Pascale Diez, active dans le milieu scolaire, sait de quoi elle parle. Intervenant dans des classes de l’école primaire au lycée, elle fait le constat de l’écart croissant de niveau au sein d’une même classe d’âge, entre, pour le dire vite, les écoles « de quartier » et les écoles « de centre ville ». Avec D’une école à l’autre, elle fait un film d’une action pédagogique au long court, consistant à forcer à la mixité sociale (en mélangeant pendant un an deux classes de CM1 de deux quartiers parisiens) et à stimuler les enfants par une intense pratique artistique. Si l’engagement pédagogique paraît pertinent, le résultat cinématographique n’est pas concluant et le discours tenu pose question.
D’une école à l’autre repose essentiellement sur trois procédés formels : le déplacement libre de la caméra dans l’espace de la classe, les portraits « hors sol » d’enfants, en plans fixes, seuls sur un fond noir, et enfin l’enregistrement du travail physique et artistique des enfants, dans les salles de danse puis sur une scène de théâtre. Une certaine variété de forme et de contenu donc, a priori susceptible de stimuler l’attention. Si les portraits des enfants sont souvent drôles et intéressants – mais un enfant est facilement drôle et intéressant – et les séquences dans les classes plutôt réussies – mais pas aussi riches et maîtrisées que dans le beau Tempête sous un crâne –, tout ce qui tourne autour de l’activité artistique des enfants, danse, théâtre, sound painting, est rapidement tout à fait ennuyeux.

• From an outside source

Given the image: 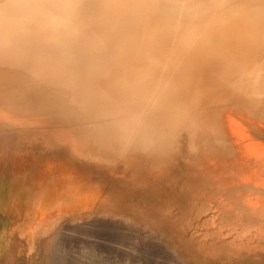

Nous assistons ainsi pendant vingt bonnes minutes à un spectacle de fin d’année, avec ses danses et ses chants plus qu’approximatifs, séquence qui ne nous paraît guère avoir d’intérêt que pour les familles ou l’usage interne à l’Éducation nationale. Il n’y a certes peut-être pas d’objet qui soit par principe indigne d’un traitement artistique et il est devenu trivial de dire que l’intention et la mise en forme sont susceptibles de rendre beau, frappant, ou intéressant le plus anodin. Mais l’exigence de forme est précisément d’autant plus urgente que l’intérêt de l’objet ne va pas de soi. Et il est clair ici, pour ce qui concerne la séquence au théâtre, que la maladresse formelle et les contraintes matérielles ne permettent pas de rehausser la faible valeur de ce qui est filmé.
En réalité, cette longue séquence ne pose pas question seulement par son manque d’intérêt formel et « objectif ». Ce n’est pas le peu de valeur artistique d’un spectacle d’école qui est en cause, mais d’avoir jugé bon de nous en gratifier aussi longtemps, de le considérer donc comme une « preuve à l’appui ». Le fait de voir des élèves s’adonner à des activités relevant de « l’art » est censé emporter naturellement et nécessairement l’adhésion. Ceci est révélateur d’un certain esprit qui parcourt le film et qui conduit selon nous à donner de mauvaises réponses à un problème bien posé. Nous voulons parler de la valorisation par principe de l’activité artistique et plus précisément de l’activité artistique pensée comme expression. La question de l’œuvre et de sa consistance, la question de la maîtrise des moyens d’expression ne sont pas posées. Ce qui est valorisé est que les enfants touchent à tout, expérimentent, et non qu’ils réalisent véritablement quelque chose, dans l’effort et la patience. La subjectivité est prisée pour elle-même, comme si son accomplissement pouvait se passer de l’épreuve du travail et des contraintes de l’objectivité.
La toute fin du film est à ce titre extrêmement significative. C’est le témoignage et le plaisir des enfants qui sont censés montrer la pertinence de l’expérience menée. Ce sont d’abord, en superposition, les visages éthérés et épanouis des bambins, c’est ensuite toute la classe les bras en l’air et sautant de joie, ce sont enfin des témoignages qui se succèdent, du type : « c’était génial, j’ai passé une trop bonne année ». Le montage est d’une candeur étonnante, mais sa morale est cohérente : appréhender l’art d’abord comme moyen d’expression va de pair avec l’émerveillement devant la spontanéité de l’enfance. C’est une force de vie certes, mais de peu de substance. Et la fin de l’éducation – comme celle de l’art, nous semble-t-il – est de donner forme et contenu à cette vie, non de la valoriser comme telle.
« Les enfants, réalisez vos rêves » : c’est sur ces mots que s’achève un film engagé pédagogiquement et consacré aux problèmes de l’école. Ce n’est pas avec de tels slogans, sans aucune consistance théorique, politique ou sociologique que celle-ci pourra se mieux porter. Cela dit, nous ne jugeons pas là le travail pédagogique concret de Pascale Diez, dont les effets sont sans doute plus consistants que le discours qui les accompagne dans D’une école à l’autre.